Teachers can create an environment in their classrooms to a point - but if they are unsupported and threatened with job loss, how are they to make a difference? I can't change the union when I'm unemployed.
But your aim is not to change the union. Your aim is to change the situation. And since when has it been true that the only way to change an institution, or the situation it creates, is from inside that institution?
At this point you might reasonably say, "Gee, I really want ____, but it seems I don't have the political savvy to make it happen. Where can I find someone who does?" Or: "Who are my friends outside this little system?" Our TAs' friends were, I believe, an electrical workers' union. Your friend might be a powerful voucher supporter. I don't know, I'm not in your area.
As far as being in a position to do something, the last school I was in had an entire department rise up against the administration. The result? I was - in essence - forced to quit, one administrative transfer, one left for another job after the semester (this was out of 5 teachers, BTW).
You're missing the point completely. Five teachers is not helpful. The admin can go find five new teachers tomorrow. You want a proportion of teachers over a wide geographic area that can collectively throw a stick in the spokes.
The result? Nothing. The union would not support us because it was beyond their scope (their words).

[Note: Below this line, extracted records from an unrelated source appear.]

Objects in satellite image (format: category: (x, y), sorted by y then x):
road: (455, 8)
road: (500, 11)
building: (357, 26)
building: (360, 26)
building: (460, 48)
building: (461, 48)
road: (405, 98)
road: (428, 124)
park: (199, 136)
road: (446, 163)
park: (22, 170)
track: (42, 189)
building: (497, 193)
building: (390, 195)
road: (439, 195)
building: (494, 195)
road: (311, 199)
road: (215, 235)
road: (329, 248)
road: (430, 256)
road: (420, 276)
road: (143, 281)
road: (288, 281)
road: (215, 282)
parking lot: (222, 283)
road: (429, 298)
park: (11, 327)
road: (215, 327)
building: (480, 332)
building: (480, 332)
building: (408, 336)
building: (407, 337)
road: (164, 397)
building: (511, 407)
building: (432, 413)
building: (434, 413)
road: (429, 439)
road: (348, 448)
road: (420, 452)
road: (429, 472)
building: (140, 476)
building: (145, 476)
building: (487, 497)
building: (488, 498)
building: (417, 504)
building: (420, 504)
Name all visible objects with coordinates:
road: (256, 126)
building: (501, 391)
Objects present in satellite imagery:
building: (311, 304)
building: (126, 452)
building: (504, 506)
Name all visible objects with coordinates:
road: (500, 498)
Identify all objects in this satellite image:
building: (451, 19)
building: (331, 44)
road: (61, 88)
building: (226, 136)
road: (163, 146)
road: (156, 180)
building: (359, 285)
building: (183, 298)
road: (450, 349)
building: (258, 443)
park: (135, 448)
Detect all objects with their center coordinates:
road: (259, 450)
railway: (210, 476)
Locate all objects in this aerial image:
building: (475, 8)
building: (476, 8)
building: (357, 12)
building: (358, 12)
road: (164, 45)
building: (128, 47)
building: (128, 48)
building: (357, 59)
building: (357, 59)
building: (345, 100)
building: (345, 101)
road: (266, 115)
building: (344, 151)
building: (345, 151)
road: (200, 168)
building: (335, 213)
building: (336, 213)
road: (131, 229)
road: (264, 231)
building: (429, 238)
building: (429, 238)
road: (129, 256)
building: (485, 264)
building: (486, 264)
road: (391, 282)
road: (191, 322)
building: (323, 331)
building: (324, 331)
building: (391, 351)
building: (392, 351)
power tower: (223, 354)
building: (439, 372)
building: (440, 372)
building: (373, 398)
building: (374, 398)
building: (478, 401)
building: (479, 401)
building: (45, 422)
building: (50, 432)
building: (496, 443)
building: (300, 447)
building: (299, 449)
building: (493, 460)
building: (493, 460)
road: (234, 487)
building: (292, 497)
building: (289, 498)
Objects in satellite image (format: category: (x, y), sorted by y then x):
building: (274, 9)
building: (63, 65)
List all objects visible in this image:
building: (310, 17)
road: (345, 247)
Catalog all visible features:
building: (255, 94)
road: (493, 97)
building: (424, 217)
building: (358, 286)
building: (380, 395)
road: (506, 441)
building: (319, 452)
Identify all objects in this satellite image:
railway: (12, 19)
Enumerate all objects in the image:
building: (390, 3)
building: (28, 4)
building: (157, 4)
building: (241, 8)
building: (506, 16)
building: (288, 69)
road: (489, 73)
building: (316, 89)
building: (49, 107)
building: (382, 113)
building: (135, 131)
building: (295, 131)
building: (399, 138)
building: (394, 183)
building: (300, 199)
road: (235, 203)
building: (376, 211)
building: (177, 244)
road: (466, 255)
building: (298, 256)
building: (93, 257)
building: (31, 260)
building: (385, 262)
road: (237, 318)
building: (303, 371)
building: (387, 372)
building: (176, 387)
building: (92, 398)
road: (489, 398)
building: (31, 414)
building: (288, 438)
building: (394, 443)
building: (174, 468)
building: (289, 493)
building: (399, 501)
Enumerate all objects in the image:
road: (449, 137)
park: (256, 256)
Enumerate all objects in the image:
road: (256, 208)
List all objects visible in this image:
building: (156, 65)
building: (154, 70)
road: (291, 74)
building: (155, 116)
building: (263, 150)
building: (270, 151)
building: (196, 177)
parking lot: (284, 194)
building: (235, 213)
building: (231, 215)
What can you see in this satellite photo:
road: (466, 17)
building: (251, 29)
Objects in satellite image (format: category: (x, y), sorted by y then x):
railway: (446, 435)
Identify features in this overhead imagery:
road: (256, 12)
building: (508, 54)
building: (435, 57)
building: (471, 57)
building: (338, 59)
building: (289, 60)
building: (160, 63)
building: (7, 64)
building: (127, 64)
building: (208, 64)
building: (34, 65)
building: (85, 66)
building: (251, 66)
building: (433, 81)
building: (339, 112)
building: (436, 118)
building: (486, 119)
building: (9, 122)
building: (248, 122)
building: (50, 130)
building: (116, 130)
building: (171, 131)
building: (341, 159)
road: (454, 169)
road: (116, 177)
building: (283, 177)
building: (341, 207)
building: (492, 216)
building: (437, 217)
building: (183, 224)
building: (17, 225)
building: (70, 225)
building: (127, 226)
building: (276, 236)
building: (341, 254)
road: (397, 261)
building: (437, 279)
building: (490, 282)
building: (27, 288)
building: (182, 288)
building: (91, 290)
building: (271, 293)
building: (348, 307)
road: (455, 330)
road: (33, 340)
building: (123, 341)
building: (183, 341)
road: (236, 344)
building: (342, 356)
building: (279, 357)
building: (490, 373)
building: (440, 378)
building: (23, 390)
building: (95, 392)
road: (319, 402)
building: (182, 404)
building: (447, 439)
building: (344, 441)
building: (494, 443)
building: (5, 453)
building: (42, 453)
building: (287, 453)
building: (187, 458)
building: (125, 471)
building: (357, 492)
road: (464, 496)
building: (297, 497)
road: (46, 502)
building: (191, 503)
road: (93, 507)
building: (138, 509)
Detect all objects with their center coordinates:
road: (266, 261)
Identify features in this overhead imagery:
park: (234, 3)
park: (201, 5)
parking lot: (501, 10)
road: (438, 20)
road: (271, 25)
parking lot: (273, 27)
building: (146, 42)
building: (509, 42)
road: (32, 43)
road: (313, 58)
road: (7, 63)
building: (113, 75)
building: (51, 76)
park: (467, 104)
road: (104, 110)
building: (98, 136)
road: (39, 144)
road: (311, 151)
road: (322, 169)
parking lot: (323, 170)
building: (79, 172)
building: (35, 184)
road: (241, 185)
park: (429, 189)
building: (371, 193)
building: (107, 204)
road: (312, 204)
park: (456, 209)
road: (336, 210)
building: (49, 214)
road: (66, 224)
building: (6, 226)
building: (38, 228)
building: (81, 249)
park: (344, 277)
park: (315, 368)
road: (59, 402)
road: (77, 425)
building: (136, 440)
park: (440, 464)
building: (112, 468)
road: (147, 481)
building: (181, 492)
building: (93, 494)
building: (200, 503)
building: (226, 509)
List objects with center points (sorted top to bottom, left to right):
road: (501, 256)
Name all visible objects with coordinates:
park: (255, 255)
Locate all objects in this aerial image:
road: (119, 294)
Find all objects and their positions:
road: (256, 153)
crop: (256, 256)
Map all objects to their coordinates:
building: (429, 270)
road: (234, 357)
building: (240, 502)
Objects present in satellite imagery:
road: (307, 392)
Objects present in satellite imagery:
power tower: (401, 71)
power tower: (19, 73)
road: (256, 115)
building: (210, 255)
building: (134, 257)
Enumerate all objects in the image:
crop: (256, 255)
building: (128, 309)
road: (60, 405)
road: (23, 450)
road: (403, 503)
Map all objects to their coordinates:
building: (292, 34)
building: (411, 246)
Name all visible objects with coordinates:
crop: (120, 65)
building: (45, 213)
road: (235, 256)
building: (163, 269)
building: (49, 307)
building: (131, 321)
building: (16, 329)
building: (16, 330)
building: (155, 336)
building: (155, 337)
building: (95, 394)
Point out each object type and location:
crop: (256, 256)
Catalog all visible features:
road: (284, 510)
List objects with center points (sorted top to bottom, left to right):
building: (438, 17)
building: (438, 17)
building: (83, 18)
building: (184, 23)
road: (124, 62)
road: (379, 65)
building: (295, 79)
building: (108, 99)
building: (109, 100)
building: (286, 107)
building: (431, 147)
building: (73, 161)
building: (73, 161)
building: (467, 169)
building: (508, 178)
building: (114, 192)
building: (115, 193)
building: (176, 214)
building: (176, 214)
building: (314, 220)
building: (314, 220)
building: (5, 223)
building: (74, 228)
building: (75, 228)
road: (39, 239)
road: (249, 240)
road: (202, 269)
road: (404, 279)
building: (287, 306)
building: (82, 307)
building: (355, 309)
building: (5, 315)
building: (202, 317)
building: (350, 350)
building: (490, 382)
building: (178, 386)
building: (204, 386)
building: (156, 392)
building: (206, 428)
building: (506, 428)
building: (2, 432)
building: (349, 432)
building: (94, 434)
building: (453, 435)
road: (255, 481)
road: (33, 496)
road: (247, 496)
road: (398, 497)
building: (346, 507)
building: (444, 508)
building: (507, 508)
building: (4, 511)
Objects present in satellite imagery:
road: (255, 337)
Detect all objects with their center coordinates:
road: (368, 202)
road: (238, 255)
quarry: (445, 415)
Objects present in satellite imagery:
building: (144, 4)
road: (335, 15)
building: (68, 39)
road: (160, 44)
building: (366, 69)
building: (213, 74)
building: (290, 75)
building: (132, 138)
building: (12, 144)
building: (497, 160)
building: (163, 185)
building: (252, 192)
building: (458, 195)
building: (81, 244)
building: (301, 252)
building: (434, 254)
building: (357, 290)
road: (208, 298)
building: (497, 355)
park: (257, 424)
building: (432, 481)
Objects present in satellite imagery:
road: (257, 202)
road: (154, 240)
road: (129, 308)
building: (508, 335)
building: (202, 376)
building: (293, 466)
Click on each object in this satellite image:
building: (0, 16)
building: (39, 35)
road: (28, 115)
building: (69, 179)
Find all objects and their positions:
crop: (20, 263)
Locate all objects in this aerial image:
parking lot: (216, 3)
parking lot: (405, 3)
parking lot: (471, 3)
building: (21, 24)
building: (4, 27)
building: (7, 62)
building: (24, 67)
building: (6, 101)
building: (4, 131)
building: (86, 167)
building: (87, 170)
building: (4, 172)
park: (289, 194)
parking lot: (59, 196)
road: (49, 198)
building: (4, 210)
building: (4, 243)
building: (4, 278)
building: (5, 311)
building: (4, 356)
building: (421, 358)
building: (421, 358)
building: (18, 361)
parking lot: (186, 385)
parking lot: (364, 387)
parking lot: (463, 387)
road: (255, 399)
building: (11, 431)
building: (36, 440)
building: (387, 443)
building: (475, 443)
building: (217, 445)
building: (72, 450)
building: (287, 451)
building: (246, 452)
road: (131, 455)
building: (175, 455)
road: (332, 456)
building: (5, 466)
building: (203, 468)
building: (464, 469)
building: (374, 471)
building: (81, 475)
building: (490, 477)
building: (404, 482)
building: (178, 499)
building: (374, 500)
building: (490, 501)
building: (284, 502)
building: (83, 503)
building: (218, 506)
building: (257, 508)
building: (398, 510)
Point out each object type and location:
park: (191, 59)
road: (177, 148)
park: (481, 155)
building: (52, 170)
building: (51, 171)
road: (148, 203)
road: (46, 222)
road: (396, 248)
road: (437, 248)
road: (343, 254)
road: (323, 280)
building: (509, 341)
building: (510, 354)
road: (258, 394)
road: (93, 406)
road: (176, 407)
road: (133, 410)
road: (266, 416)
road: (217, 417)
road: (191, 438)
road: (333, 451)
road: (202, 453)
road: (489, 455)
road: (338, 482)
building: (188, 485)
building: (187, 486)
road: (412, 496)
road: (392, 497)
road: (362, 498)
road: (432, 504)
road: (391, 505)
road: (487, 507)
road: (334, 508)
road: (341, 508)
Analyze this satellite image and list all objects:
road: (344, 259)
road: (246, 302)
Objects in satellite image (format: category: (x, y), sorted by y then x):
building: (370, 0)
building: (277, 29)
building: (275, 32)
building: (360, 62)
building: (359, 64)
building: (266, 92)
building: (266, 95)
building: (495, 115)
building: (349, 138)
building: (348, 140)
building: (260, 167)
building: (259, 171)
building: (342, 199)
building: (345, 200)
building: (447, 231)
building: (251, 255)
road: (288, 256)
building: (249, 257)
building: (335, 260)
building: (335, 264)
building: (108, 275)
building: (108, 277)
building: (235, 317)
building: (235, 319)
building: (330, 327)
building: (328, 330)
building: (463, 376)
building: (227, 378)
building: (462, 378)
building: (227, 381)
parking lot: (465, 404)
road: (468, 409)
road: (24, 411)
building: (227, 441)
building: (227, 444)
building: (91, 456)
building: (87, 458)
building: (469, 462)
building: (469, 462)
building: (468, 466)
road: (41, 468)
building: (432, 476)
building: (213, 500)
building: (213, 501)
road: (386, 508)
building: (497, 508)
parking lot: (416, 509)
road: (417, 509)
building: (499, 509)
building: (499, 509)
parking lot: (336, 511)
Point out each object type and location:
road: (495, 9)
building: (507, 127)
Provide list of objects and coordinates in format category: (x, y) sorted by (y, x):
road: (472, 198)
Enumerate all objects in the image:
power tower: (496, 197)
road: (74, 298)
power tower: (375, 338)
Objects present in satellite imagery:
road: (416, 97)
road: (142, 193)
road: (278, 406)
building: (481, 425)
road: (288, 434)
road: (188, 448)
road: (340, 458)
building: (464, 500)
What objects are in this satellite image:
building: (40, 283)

Sure, why should they throw political capital behind five teachers? That's not big enough unless it's a cheap and straightforward steward/lawyer job.
Additionally, there ARE teachers who want to coddle. These teachers undermine the others.
Well, if there are enough of them to prevent you from organizing a school-stopping force, then you have a big problem, and you'll have to go compete with the public school.
And yes, teachers aren't always willing to risk their jobs over this issue because they have children. Can you blame them?
Not a bit, and I never said I do.
Finally, I'd like to point out the example of Chicago Public Schools. The teachers union, which was pro-admin at the time of the contract (and got themselves ousted for it a few weeks after the contract), snuck in a clause on the contract which allowed the admins to non-renew any teacher for no specified reason with no documentation. That year, 1600 teachers - including me - lost their jobs, and most of us were teachers that were trying to further accountability.
Again, I'm not at all surprised, and frankly the teachers shouldn't have been surprised either. Allegedly the teachers can all read. Unions don't exist to serve workers, there's a long labor history demonstrating that. The union exists to serve itself. That's why I don't belong to one. But it has tremendous organizational resources which, if you're a good politician, you can use. If you're a terrific politician, you can do better than that.
Scheherezade, it sounds like you were passionate about what went on in your school and really tried to do something about it. But it also sounds like you did it naively and with the idea that various groups should be supporting you, regardless of whether their interests have anything to do with yours. You have an idea of what good education is, and you want to impose it. In that you're no different from any other politician.
It's not just official politics, either. We have here a county organization that is -- without quite acknowledging it -- attempting to take 3- and 4-year-olds from immigrant and underclass parents and turn the children into middle-class white people like themselves, people who do well on standardized tests and sit politely in meetings. The mechanism is full-day preschool. I happen to think it's a noble goal, and that their middle-class white life is nice, but that they've got a very bad idea, and that they'll have their asses handed to them on a plate for trying it. Not right away. But eventually these families will notice we're stealing their kids and and sending back little foreigners (while helpfully giving the parents colored handouts that tell them they're idiots who can't look after their own children). I don't think it's going to go so well, even though they have all the official thumbs-up they need.
Me, i'm in quite a different situation. I'm not out to educate America, that's not my work. I have one kid to bring up, and I'm happy to write nonfiction for kids who are interested and show up of their own will. I can walk. I have no reason to try to fight K-12 machinery effectively. It appears that you do, though.